Mil reais para médico no interior
É fácil encontrar editais de concursos que oferecem remunerações discrepantes entre cargos que exigem o mesmo nível de escolaridade e qualificação. Ou até salários para cargos que exigem ensino médio que são maiores do que outros destinados ao nível superior, com especialização.

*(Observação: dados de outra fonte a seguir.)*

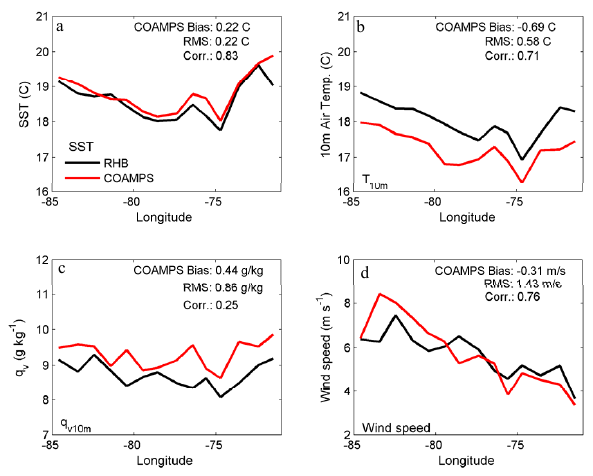
Fig. 11. Comparisons of longitudinal variations at 20° S of (a) SST, (b) T 10m , (c) q v10m , and (d) 10-m wind speed between the COAMPS forecasts and the RHB observations. All the plots are produced by averaging each variable into 1-degree longitude bins using the corresponding RHB and COAMPS data. The overall statistics (bias, RMS difference, and correlation coefficient) for the COAMPS-RHB comparisons are also displayed in each panel.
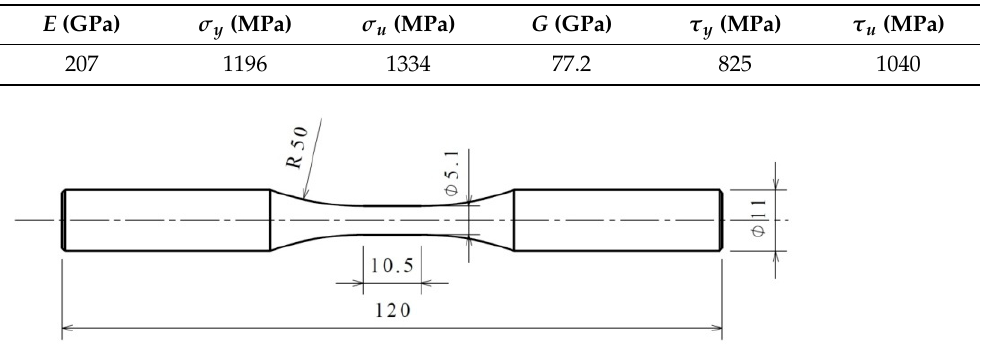
Table 2. Mechanical properties of 30CrMnSiA steel. (Reproduced with permission from Liu, Crack initiation and propagation of 30CrMnSiA steel under uniaxial and multiaxial cyclic loading, published by Elsevier, 2019).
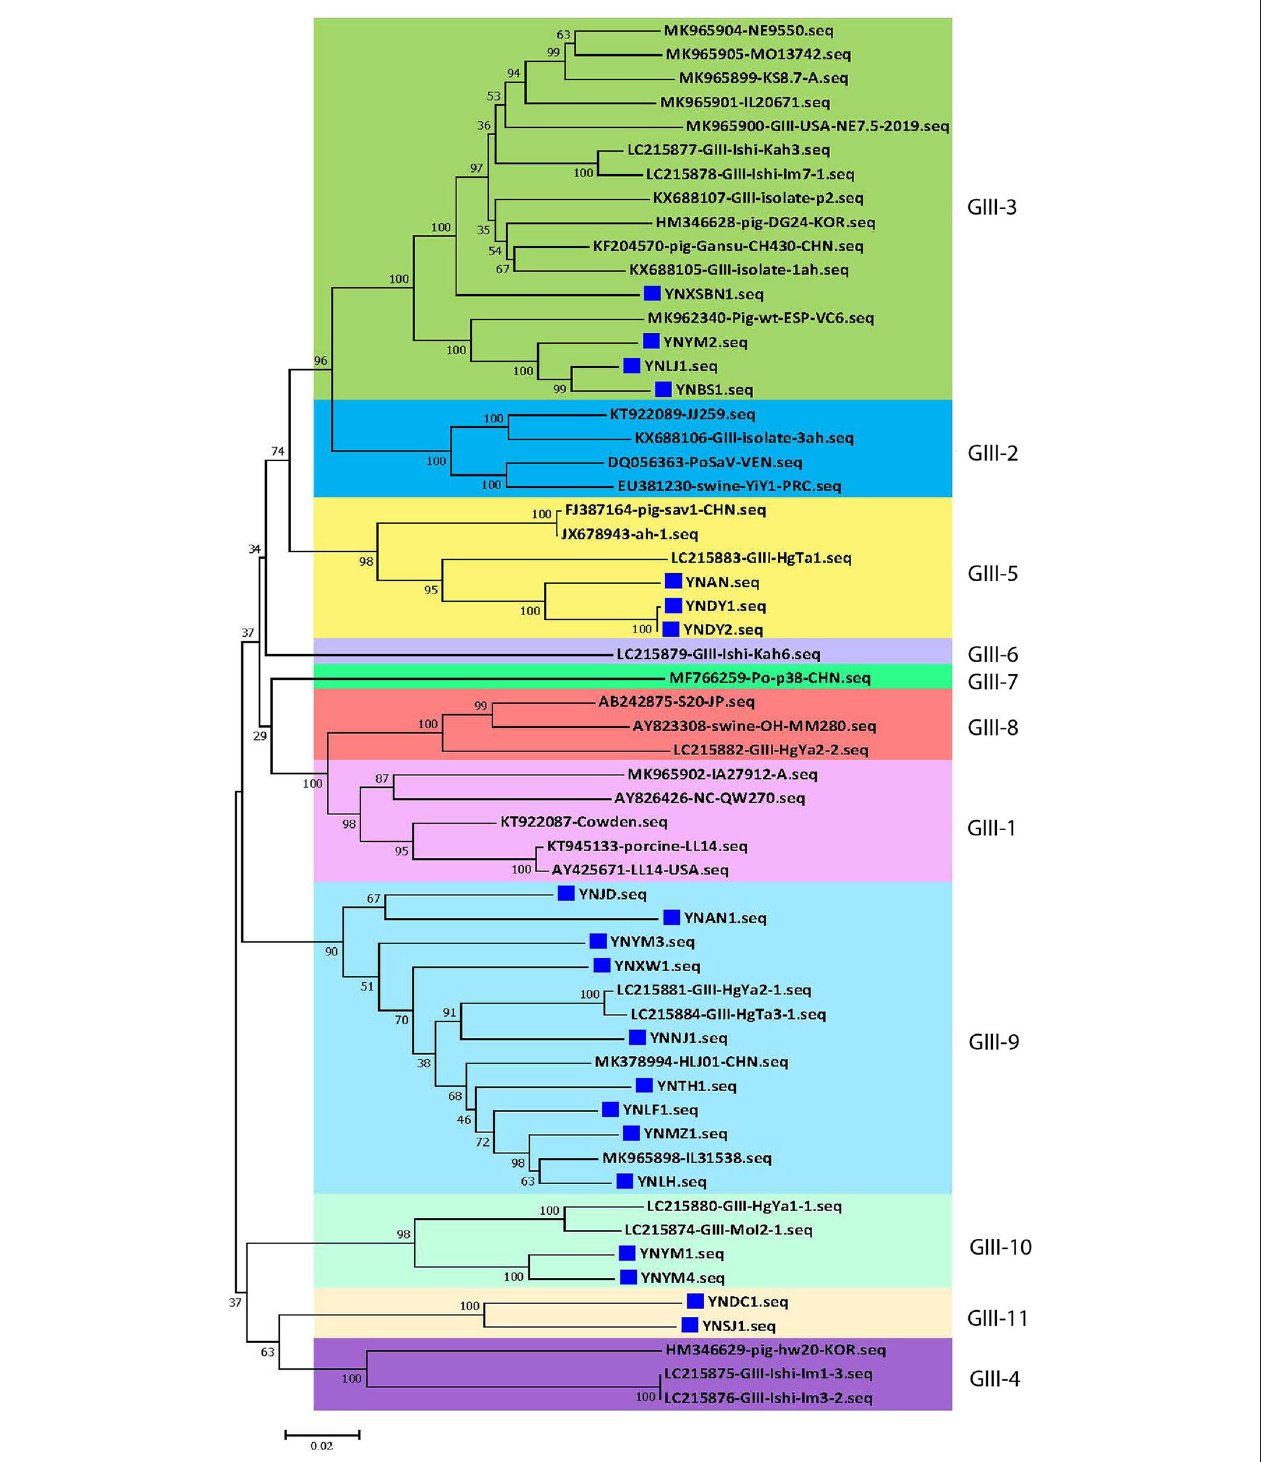
FIGURE 2 | The 20 Yunnan PoSaV-GIII strains fell into 5 genotypes by phylogenetic analysis of the capsid genes ( VP1 and VP2 ), including 38 reference sequences retrieved from GenBank ( Supplementary Table S3 ). The phylogenetic trees were constructed by neighbor-joining (NJ) method. Significant bootstrap values are indicated as a percentage for 1,000 replicates. Bootstrap values higher than 50 are displayed along the relative branches. Different genotypes are color coded. The blue squares represent the PoSaV sequences obtained in this study from Yunnan. The numbers in the trees indicate the confidence and the bars under the trees indicate the phylogenetic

O salário de mil reais para um médico por 20 horas de trabalho semanais é o oferecido no concurso em andamento da prefeitura de Brejo da Madre de Deus, em Pernambuco. Já o Senado paga R$ 3.202,94 a seus motoristas, como é possível consultar no Portal Transparência do órgão - o site ainda registra que um analista legislativo que tenha especialidade em medicina pode ganhar R$ 20.959,99 ou, com descontos, R$ 18.277,31.
A presidente Dilma Roussef recebe, por mês, R$ 26.723,13 brutos, que caem para R$ 19.818,49.
- É natural que haja hierarquia entre as diferentes esferas de poder (federal, estadual e municipal), porque cada uma tem recursos e responsabilidades diferentes - afirma Mônica Pinhanez, professora da Ebape/FGV de Administração Pública e Finanças Públicas. - Mas não justifica tanta diferença. Deveria haver proporções mais razoáveis.
CRESCE COMPETITIVIDADE EM CONCURSOS
O presidente do Supremo Tribunal Federal (STF), ministro Joaquim Barbosa, parece concordar. Tanto é que, na última semana, derrubou decisão do Tribunal de Justiça de São Paulo, que autorizava o pagamento de salários acima do teto constitucional para 168 servidores do Tribunal de Contas. Eles tiveram os salários, que chegavam a R$ 50 mil, reduzidos ao teto de R$ 24,1 mil.
- O problema da discrepância salarial acaba causando constrangimento para o trabalhador - defende Josemilton Costa, diretor do Sindicato dos Trabalhadores do Serviço Público Federal no Estado do Rio de Janeiro (Sintrasef) e secretário-geral da Confederação dos Trabalhadores no Serviço Público Federal (Condsef). - Isso acontece porque o governo federal não tem uma política de recursos humanos definida.
Eduardo Daré apresenta outras hipóteses para os salários fora de ordem. Ele atribui a expansão da diferença de renda no setor público em geral a fatores como aumentos no governo Lula e ao crescimento da competitividade para passar em um concurso, que exige maior qualificação dos funcionários:
- Tem que haver uma balança. Profissionais com grandes cargas de estudo devem ganhar mais. Mas, de maneira geral, essa desigualdade interna é negativa para o país.